These pages keep falling to the floor

Jul 20, 2006 22:28


Exile

"I'm a distant space-age lonely nomad
who fell on days ambiguously clad
in shortfollowings that led to tiny riches
that I used to braid my heart in stitches.

Don't cry to this wandering soul of mine
it ignores the pleas from the end of the line.
My empty baggage leans against the door
with plans to covet the world and more.

So I'm free, you say, well I don't have any wings
to fly over and past the crowned heads of kings.
And freedom is not freedom until it's absolute;
even though absolute freedom absolutely pollutes.

I'm a confused intelligent lost individual
and I have witnessed the excess of hopeless residual
left caked on the surface of a halo in the trash;
I have wondered why people bathe in oceans of ash."

Nostalgic

"Though the days all tend to look the same
I find that with patience, hope will always remain
lying under dusty goals with no flavour
- I wonder what it'll take to save her.

Force me to figure out our fights
and piece together our shredded lies
to further examine the roots of the failure
and finally understand our disruptive behaviours.

You cost me more than what I kept
and I can't forgive your willing theft
of my dreams, my future, and my responsibilities
that you sold to a hell that I couldn't freeze.

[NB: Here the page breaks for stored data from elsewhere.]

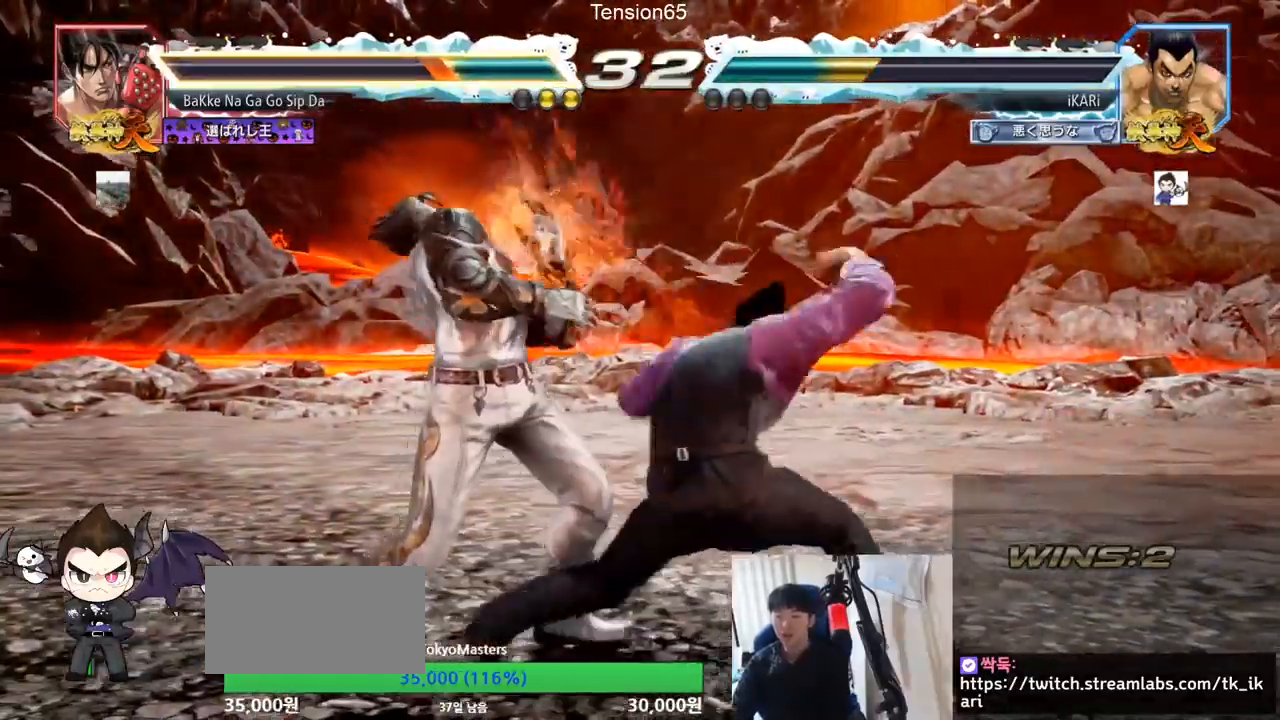
{"buttons": [], "left_stick": "left", "events": [[33, "TRIANGLE", "down"], [83, "TRIANGLE", "up"], [117, "TRIANGLE", "down"], [184, "left_stick", "right"], [317, "TRIANGLE", "up"], [317, "left_stick", "center"], [367, "left_stick", "left"]]}
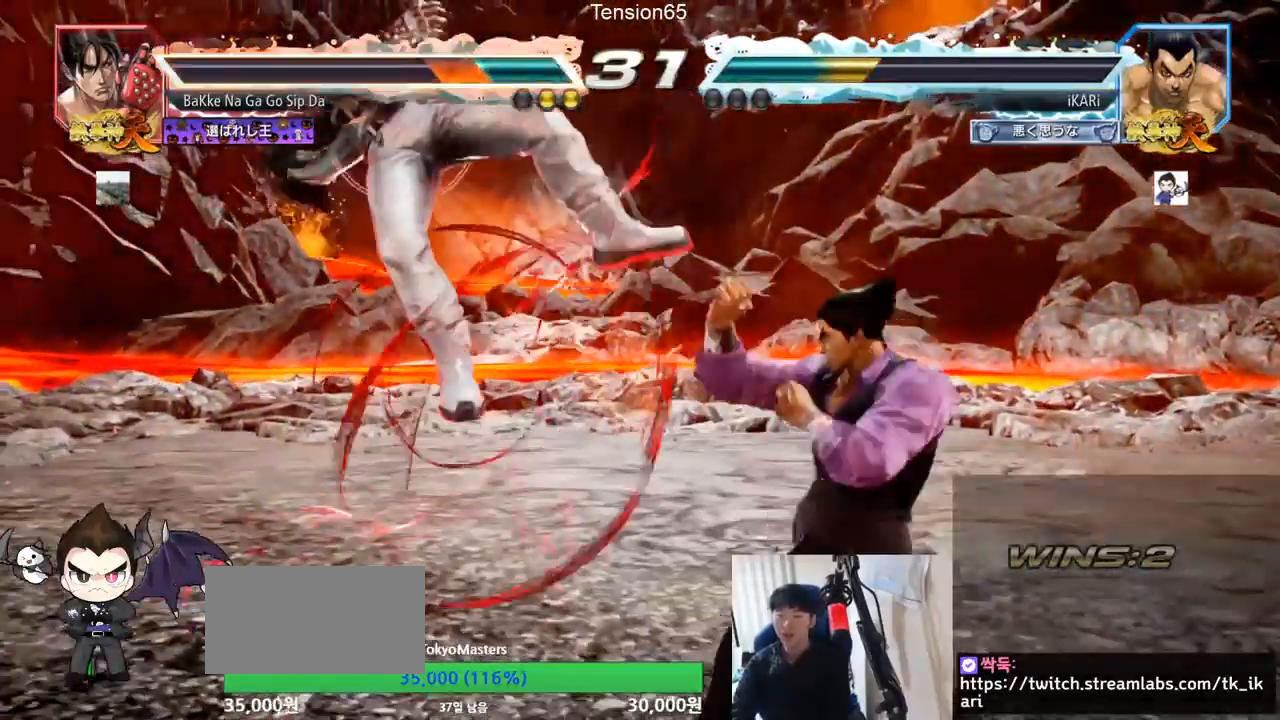
{"buttons": [], "left_stick": "center", "events": [[16, "left_stick", "center"], [66, "CROSS", "down"], [150, "CROSS", "up"], [233, "SQUARE", "down"], [283, "SQUARE", "up"], [383, "CIRCLE", "down"], [433, "CIRCLE", "up"], [467, "CIRCLE", "down"], [500, "CIRCLE", "up"]]}
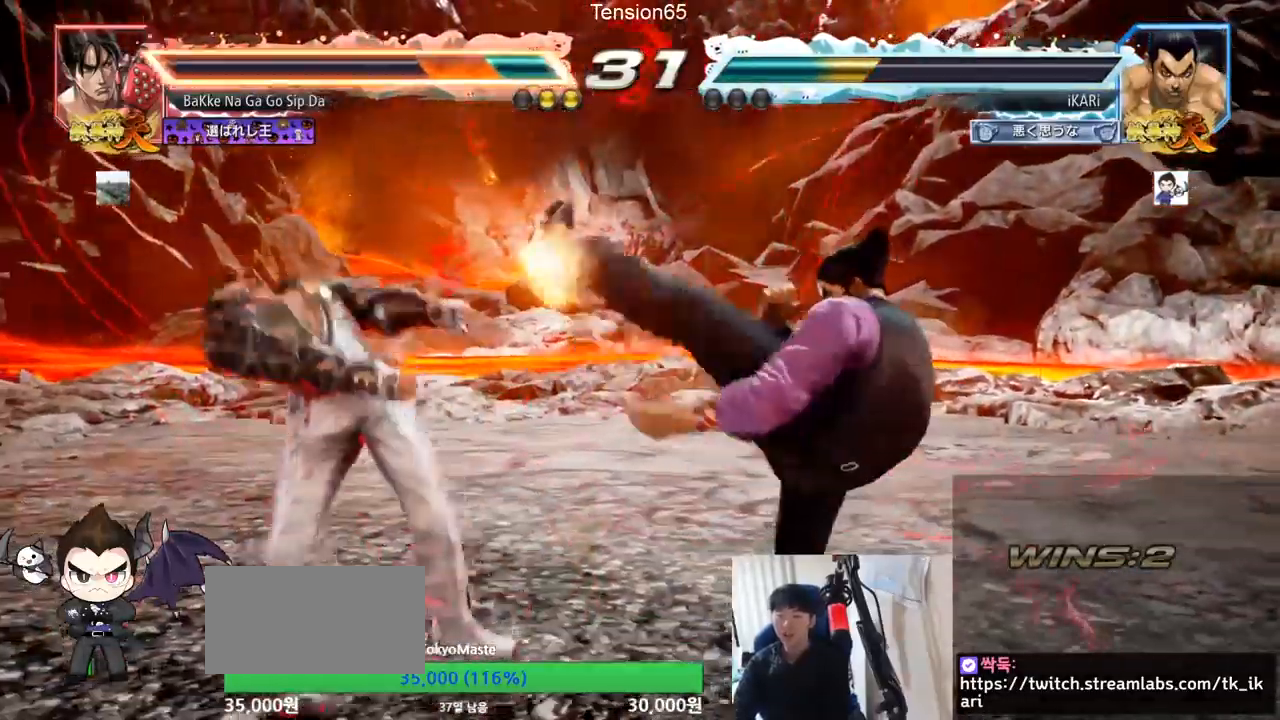
{"buttons": ["TRIANGLE"], "left_stick": "left", "events": [[50, "CIRCLE", "down"], [100, "CIRCLE", "up"], [134, "CIRCLE", "down"], [200, "CIRCLE", "up"], [250, "TRIANGLE", "down"], [300, "TRIANGLE", "up"], [334, "TRIANGLE", "down"], [400, "TRIANGLE", "up"], [434, "TRIANGLE", "down"], [434, "left_stick", "left"]]}
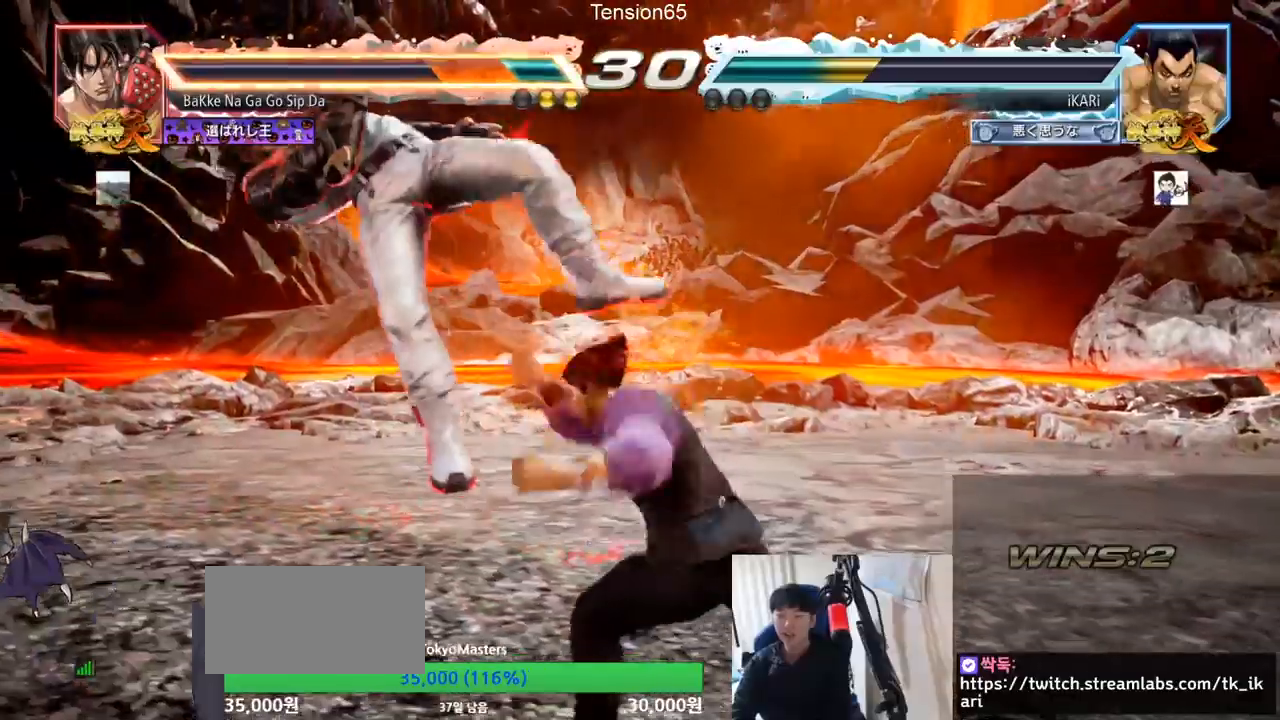
{"buttons": ["TRIANGLE"], "left_stick": "right", "events": [[83, "TRIANGLE", "up"], [116, "left_stick", "center"], [183, "left_stick", "right"], [200, "TRIANGLE", "down"], [250, "TRIANGLE", "up"], [300, "TRIANGLE", "down"], [333, "TRIANGLE", "up"], [383, "TRIANGLE", "down"], [450, "TRIANGLE", "up"], [500, "TRIANGLE", "down"]]}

Goodbye dear friend, lover, and confidante
I'll see you fixing the stars that you sought
in a crooked halo dotted around the moon's glow,
but you'll never see me waiting 'cause you'll never know."

Vacancy

Go find what you're looking for
I'll let go of your hand, if you're really sure
as these words retreat to steadily creep
a sudden vacancy opens beside me
but still, I'm questioning the reasons why
there's something different about your smile
and it takes me a while to stop and figure it out
that your lips are weighed down at the corners with doubt

And you know that we're all falling apart
into sections and pieces of over-sized shards
that we use to hurt others to keep them away
from mentioning past lovers and the silly mistakes
that hold us captive to steal our breath
to fan the fires spreading from our beds
as months go by, I lose track of my mind
and no longer remember what I've been trying to find

How hard is it to let a loved one go?
I heard it was like being asked to know
why loss will happen at the worst possible time
right when you can't just say goodbye

'cause what you had was more than you could stand
so I gave you my heart to watch you tear it in half
and still, I can't find any words to contain
the silence I feel when I hear your name.

[wrecked]

"I had planned to have more worth than words
to fill the void where barbs were slung.
But the invective slurs cut even deeper still
to the point where I question the necessity of this.

Hints peek from rocks around the corner
which I stumble onto to bear witness to doubts
about those missing days and their questionable contents
while concepts of trust and understanding waiver on her part.

Pick a game off the shelves stacked tall
and maybe then I'll choose to play with you
instead of fucking up this awkward backwards dance
that leads to something less to cut our losses.

I dreamt of accompanying her to places that would make her smile
though those intentions hardly mattered in her actions
for she was away with some other to live my dream without me,
and her mysteries burned, and burned, and burned.

But I let her play with the shadows of my imagination.
In return, I challenged the love she said she felt
along with her undying devotion that hid blemishes underneath
that mixed the truth in lies that made me simply stop believing.

Well the story goes that she panicked hard
and rushed to my Achilles heel
to suddenly shower me in promises of a thought-through ending
that leads to disgrace for I am a willing victim.

[BREAK ME APART THEN APPLAUD IN LAUGHTER,
GO TAINT MY TRUST UNTIL IT'S GONE TO DUST,
WIPE AWAY THESE TEARS THAT DON'T FAZE YOUR HEART,
AND VOW YOU'LL NEVER LEAVE JUST TO NEVER COME BACK.]

I tried to plug the hole you forgot to mend,
but then fell into spirals that left me sick.
Now I still have that hole but am one illness richer
and I've grown aware of your enduring absence.

If I could see you again, I don't think I would
because that chance had passed when we let it go.
And our words no longer bear us pain
for there's nothing more to fight about."